Другой тип — это семья земледельца (и скотовода), живущая сельским хозяйством, для которой небольшие и случайные приработки кого-либо из членов семьи на фабрике или в личном промысле имеют третьестепенное значение, совершенно не выпячиваясь в бюджете. В зимнее время такая семья в некоторых местностях подрабатывает иногда немного на фабрике, не в отходе, а кустарным промыслом
(около 6% денежного прихода, по середняцким бюджетам ЦСУ для сеющих от 2 до 8 дес.). Но по подавляющему количеству занятого времени и по подавляющей части общего своего дохода такая семья остаётся определённо сельскохозяйственной.Тогда являются работники ЦСУ и сводят в одну таблицу для получения «средних», вопервых, типичного отходняка и фабричного рабочего
(сохранивших некоторую связь с деревней, как миллионы из нашего пролетариата вообще) и, вовторых, земледельца крестьянина (дочь которого поступила на время к дачнице или уехала в город прислугой набрать себе на приданое). Смешение фабричного и земледельца в одной статистической таблице приводит затем к таким удивительным результатам, будто доход (денежный и натуральный) середняка уже в 1925/26 г. превысил в среднем тысячу рублей на хозяйство (если принять во внимание всю совокупность середняцких хозяйств по бюджетам ЦСУ).Складывание работниками ЦСУ вместе фабричных и земледельцев является ещё одним продолжением в нашей статистике старой народнической традиции
. Народники былых времён считали фабричного своего рода «испорченным крестьянином», едва ли не исчадием ада.
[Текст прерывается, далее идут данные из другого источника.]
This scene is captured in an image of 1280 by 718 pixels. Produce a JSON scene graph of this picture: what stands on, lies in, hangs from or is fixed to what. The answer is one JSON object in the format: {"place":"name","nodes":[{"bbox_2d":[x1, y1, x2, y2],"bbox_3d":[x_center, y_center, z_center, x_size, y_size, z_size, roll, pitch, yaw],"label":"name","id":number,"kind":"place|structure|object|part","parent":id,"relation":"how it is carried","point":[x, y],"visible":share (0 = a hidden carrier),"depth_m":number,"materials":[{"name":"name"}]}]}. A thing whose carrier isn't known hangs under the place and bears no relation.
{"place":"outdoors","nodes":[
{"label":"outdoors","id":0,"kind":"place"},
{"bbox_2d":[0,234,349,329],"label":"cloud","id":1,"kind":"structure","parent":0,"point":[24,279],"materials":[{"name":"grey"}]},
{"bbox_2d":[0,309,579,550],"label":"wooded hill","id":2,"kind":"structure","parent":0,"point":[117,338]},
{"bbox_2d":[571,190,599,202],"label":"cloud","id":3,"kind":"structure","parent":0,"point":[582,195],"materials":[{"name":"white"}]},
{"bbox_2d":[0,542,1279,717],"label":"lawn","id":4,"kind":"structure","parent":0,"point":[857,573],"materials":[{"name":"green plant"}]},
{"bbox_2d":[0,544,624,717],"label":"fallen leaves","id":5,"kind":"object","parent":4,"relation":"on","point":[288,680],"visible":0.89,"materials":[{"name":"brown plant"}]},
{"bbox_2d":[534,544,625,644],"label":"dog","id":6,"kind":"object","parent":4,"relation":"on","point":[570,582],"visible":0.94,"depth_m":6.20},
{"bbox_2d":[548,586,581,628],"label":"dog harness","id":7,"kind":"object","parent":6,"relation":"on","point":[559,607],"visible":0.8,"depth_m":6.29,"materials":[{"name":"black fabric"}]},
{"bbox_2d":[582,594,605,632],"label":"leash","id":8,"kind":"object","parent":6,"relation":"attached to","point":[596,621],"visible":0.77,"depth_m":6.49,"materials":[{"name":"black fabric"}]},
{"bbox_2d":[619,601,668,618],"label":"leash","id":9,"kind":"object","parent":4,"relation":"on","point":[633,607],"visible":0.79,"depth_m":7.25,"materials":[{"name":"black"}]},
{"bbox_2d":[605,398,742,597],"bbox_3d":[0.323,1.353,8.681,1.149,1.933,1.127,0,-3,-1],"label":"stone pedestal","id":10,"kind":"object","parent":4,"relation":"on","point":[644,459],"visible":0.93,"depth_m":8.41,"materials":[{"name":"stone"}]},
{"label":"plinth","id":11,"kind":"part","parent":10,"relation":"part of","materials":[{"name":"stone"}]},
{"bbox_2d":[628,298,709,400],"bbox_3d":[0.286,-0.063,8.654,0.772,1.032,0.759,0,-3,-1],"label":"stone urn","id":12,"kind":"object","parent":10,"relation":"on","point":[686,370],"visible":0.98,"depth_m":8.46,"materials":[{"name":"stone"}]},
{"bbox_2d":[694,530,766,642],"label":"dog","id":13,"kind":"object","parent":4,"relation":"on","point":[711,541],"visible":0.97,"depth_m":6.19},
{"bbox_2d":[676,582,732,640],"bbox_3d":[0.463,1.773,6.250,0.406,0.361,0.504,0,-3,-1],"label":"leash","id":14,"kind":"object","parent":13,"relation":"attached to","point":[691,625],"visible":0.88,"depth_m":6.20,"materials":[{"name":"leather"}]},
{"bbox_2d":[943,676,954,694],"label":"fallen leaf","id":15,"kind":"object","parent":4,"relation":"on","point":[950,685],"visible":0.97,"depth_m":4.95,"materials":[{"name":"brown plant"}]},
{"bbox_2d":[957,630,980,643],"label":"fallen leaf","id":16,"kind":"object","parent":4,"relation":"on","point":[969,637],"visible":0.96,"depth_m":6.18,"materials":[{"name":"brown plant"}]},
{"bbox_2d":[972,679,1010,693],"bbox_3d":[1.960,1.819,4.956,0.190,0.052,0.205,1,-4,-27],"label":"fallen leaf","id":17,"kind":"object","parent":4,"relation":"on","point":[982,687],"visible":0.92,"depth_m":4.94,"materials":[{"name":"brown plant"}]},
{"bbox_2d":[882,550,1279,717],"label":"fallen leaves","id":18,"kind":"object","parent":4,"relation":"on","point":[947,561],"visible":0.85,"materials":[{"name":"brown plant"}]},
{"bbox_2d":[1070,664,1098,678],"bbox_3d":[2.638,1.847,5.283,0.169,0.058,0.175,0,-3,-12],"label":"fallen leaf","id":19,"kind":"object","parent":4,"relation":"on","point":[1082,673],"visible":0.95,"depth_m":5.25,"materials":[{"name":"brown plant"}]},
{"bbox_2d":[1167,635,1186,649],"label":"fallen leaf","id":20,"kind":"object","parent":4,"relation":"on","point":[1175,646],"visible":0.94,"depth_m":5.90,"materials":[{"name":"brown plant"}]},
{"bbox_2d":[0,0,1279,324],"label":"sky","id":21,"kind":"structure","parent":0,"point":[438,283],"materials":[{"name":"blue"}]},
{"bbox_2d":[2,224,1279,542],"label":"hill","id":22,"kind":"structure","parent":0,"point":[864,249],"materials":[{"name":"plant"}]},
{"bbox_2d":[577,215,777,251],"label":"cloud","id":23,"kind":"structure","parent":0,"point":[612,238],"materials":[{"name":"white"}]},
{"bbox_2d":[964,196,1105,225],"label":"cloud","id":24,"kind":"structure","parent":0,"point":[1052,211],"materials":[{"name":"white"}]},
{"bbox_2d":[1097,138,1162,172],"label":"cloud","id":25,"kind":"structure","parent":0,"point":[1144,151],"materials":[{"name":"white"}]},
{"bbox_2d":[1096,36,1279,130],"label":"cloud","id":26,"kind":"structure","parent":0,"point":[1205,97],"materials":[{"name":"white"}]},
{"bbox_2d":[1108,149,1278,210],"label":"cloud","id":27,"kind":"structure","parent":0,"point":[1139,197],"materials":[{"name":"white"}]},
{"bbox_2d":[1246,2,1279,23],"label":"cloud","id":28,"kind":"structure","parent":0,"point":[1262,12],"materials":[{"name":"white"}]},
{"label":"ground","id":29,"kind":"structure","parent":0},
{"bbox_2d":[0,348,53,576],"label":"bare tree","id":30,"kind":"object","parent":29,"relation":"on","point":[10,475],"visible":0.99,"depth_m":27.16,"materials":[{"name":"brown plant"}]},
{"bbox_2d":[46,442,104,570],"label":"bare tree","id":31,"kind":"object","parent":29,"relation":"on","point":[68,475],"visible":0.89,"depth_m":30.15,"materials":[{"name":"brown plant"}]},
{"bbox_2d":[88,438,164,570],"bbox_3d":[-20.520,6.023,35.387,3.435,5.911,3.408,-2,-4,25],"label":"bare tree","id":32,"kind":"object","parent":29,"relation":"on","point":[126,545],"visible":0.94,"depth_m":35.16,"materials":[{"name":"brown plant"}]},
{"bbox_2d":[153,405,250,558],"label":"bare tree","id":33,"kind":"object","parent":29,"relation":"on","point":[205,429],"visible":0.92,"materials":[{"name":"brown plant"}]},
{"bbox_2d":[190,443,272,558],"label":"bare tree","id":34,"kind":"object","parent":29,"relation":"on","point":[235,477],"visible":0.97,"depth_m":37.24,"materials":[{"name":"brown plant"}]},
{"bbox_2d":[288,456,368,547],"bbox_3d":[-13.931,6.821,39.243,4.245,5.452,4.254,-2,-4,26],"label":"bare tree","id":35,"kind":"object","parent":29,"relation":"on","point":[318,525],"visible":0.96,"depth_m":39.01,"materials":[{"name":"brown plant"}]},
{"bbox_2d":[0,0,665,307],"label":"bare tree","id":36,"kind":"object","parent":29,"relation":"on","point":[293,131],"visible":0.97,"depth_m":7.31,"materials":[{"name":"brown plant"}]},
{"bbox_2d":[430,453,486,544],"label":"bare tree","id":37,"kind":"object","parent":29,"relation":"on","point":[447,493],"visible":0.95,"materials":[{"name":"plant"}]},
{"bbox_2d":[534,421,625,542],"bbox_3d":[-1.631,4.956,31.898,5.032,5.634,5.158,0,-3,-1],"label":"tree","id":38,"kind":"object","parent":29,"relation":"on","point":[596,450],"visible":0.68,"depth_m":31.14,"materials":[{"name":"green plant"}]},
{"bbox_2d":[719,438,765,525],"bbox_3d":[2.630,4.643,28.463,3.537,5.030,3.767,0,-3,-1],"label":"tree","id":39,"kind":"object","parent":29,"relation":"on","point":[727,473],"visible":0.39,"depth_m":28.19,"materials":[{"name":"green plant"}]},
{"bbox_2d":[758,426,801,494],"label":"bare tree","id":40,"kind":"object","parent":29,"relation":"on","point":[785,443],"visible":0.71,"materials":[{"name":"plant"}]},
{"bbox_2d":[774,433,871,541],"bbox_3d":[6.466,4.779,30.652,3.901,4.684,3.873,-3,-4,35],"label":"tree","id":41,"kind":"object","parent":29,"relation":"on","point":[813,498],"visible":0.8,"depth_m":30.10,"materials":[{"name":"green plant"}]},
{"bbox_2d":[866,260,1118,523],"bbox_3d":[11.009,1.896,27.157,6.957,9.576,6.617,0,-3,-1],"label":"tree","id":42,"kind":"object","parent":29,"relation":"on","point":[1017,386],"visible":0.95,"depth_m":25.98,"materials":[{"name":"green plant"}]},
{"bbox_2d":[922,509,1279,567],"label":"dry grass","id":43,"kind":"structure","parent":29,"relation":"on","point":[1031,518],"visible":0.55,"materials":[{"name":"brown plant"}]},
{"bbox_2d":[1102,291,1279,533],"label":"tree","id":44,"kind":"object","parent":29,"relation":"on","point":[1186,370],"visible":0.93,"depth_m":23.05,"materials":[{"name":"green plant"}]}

Они тщились показать, что капитализм в старой России не имеет шансов для развития, вообще ничтожен и не может существовать. Всякий человек крестьянского (по паспорту) происхождения объявлялся занимающимся священным земледельческим трудом, если только жил в деревне и сажал лично для себя картошку в свободное время. И работники нашего ЦСУ (а от них это заимствовала и сводка Наркомфина) хладнокровно засчитывают в земледельческое население («живущие почти исключительно на доходы от земледельческих заработков», как сказано в докладной записке Наркомфина), таких «крестьян», как фабричные текстильщики, одиннадцать месяцев в году занятые на фабрике, но сохранившие в деревне посев в четверть десятины на семью, как строительные рабочие и водники, восемь месяцев весны, лета и осени работающие по своей специальности, а на зиму являющиеся в деревню, и т. д. и т. п. Достаточно сказать, что ЦСУ до сих пор относило по динамическим переписям к землевладельческому населению всякую семью, которая сеет хотя бы одну десятую часть одной десятины на семью, хотя совершенно подавляющая часть дохода и затраченного времени приходится у такой семьи не на сельское хозяйство.В общих чертах распутать «статистическую кашу» из фабричных и отходников, с одной стороны, и из земледельцев — с другой, устроенную ЦСУ в «середняцких бюджетах», не так уж невозможно. Стоит только вспомнить, что фабричные рабочие и отходники обычно не имеют денежного дохода
от сельского хозяйства. Ибо у них сельскохозяйственная отрасль домоводства не обеспечивает даже полностью пищи семье. С другой стороны, середняцкое земледельческое хозяйство обычно почти не имеет сколько-нибудь заметного денежного дохода от работы по найму на фабрике и в личных отхожих промыслах. Ибо к середняцкому хозяйству как раз и относятся те две трети хозяйствующей земледельческой деревни, которые сами почти не отпускают рабочих из своей семьи в наём на сторону и в свою очередь со стороны не нанимают (кроме каких-либо редких, исключительных случаев). Иначе они попадают обычно или в разряд бедняцких семей (полупролетарии, маломощные, не могущие покрыть хотя бы минимум потребностей из своего хозяйства) или в разряд капиталистических (чья мощность даёт возможность эксплоатировать чужую рабочую силу). Конечно, на практике, на границах между соседними слоями каждый слой лишь очень постепенно переходит в другой. Но в общем в жизни существуют определённо различные типы бедняцкого, середняцкого и капиталистического хозяйств, «отвлекаться» от которых (для смешения в одной каше фабричных и земледельцев) отнюдь не рекомендуется.